多くの受験者もそうでしょうが、あなたにとって技術士二次試験の中でも一番厄介なのが、この口頭試験なのでしょう。
私自身の経験を振り返っても、一番対処の難しかったのが、この口頭試験でした。
やはり、口頭試験には、質問に対して間髪いれずにキチンとした回答をしなければならない、という時間的な条件がついてまわりますので、その分、誰しも余裕がなくなってしまいます。
これまでに私もいろいろな方の技術士二次試験の口頭試験体験談を見たり、実際に模擬口頭試験をおこなったりしました。
しかし、答えに詰まったり、緊張のあまり変な回答をしてしまったり、いろいろと大変な思いをされている方も多いようです。
だからといって「対処が難しいから、もう、なるようになれ」と投げやりになって無策丸腰で口頭試験に臨むというのも、決して賢い戦略とは思えません。
そこは、『対処が難しい、だからこそそこで差がつく』と逆転の発想で、一工夫してみましょう。
このような技術士二次試験の口頭試験で一番のポイントとなるのは、あなたが本番の試験会場で落ち着けるかどうか、この一言なのです。
言い換えると、あなたが予め場数を踏んで、自分自身で無理やり自信をもってしまえばよいのです。
極度に緊張しなければ、確率からいっても二次試験の合格は揺ぎ無いところなのです。
しかし、アガってしまって本来のあなたが表現できない場合に、技術士二次試験の不合格という最悪の事態になる恐れが生じてしまうのです。
このように、様々な方法を駆使して、口頭試験会場でこの落ち着きを担保しておくことがきわめて重要になります。
あと、この技術士二次試験の口頭試験について、細かいアドバイスを少しだけお話しておきます。
まず、ハキハキ受け答えするのは言うまでもないことです。
口頭試験もコミュニケーションのひとつですから、相手の質問を自分が理解して、そして自分の考えを相手に伝えて、そして相手がそれを理解してはじめて成立するのです。
早口、小声、割舌の悪さは当然論外です。
でも、それだけではなくて、きちんと相手の立場に立って、“自分の言いたいことが言えているか”ではなくて、”自分の伝えたい事が伝わっているか”に注意する必要があるのです。
これは、その自分の口頭試験の回答ぶりを録音して聞いてみると一発でわかります。
自分の口調が、聞き手、すなわち技術士試験の試験官からすると、あなた自身が感じているのとは全然違うことに気が付きます。
技術士二次試験の合格の可能性を高める必要のあるあなたは、ぜひ実践してみてください。
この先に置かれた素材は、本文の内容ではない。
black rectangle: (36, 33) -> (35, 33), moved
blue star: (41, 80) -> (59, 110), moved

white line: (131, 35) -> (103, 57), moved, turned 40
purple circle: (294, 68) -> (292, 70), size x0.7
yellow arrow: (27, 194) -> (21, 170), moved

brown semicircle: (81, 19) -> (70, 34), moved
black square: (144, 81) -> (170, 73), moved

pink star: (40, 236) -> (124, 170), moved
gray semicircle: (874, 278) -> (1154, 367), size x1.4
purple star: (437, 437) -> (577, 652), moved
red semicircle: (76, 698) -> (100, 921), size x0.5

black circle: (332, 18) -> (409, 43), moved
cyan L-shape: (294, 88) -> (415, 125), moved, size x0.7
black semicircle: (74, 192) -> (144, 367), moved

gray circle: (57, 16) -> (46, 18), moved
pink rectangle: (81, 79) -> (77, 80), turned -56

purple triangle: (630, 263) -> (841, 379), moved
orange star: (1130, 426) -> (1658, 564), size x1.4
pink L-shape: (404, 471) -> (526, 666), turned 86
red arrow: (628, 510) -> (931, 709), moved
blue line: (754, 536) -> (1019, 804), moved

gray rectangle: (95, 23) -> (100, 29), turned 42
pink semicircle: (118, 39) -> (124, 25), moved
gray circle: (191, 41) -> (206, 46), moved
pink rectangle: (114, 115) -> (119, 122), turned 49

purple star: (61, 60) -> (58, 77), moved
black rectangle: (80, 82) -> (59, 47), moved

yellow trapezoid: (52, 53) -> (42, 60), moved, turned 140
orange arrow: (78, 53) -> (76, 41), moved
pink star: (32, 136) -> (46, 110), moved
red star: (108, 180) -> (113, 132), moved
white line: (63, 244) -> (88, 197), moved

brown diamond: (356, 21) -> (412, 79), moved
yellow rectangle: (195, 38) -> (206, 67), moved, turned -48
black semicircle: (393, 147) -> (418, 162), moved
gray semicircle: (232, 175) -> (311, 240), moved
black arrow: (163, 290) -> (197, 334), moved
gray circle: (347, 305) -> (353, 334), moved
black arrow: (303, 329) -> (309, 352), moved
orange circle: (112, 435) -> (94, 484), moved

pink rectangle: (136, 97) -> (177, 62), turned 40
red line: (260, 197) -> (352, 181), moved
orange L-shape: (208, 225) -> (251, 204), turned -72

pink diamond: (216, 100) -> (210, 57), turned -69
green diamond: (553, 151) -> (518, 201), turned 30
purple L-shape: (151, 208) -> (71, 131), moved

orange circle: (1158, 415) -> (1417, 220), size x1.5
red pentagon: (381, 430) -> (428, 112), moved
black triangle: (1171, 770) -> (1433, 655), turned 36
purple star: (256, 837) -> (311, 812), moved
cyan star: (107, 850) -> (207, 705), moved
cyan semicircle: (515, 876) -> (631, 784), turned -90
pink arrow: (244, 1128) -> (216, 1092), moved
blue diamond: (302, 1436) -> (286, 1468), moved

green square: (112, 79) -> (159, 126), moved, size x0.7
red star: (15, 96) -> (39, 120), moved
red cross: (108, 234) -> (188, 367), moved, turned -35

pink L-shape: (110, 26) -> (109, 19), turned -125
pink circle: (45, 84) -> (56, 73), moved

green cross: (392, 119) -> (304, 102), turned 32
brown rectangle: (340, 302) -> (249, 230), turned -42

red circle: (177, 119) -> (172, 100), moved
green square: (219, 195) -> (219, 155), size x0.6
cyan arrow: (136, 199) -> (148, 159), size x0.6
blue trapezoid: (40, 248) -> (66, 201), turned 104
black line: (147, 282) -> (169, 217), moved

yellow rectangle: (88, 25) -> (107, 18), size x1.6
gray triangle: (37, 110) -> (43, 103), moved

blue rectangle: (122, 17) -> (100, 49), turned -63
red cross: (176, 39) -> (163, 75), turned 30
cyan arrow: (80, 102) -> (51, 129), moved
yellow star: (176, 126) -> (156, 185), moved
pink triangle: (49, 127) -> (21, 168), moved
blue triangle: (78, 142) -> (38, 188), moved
また、口頭試験の前に行われる筆記試験のあなたの解答内容をよく反省しておき、記述が不十分だったところは、きちんと学びなおしておく必要もあります。
技術士としてふさわしく、きちんとフォローアップしているか、という観点からその部分を質問される可能性が高いのです。
このほか、口頭試験で質問されたことで、あなたがどうしてもわからないことは「分かりません」とはっきり答えてもかまいません。
ただし、その言い方に一工夫しましょう。
ただ単に「分かりません」だけで回答を終えてしまうのは、非常にもったいないことです。
○×クイズではないのですから、分からないなりに、代わりに何らかの付帯情報を提供したほうが、きっと技術士試験官に対していい印象を与えるでしょう。
このほか、自然な笑顔を作る、ということも大事です。
さらに細かいことを言うと、座っているときの手の位置にも注意したほうがよいでしょう。
あまりぶらぶらさせていると、緊張していることが見え透けてしまいます。
更に言うと、技術ノートは何度も音読しておきましょう。単語を口にも馴染むようにしておく必要があるからです。
そして、理想を語れる正義漢たること。これも秘訣です。
技術士の試験官に良い印象を与える方法として非常に有効ですし、あなたが当然そのようなことを望む人であって欲しいと思います。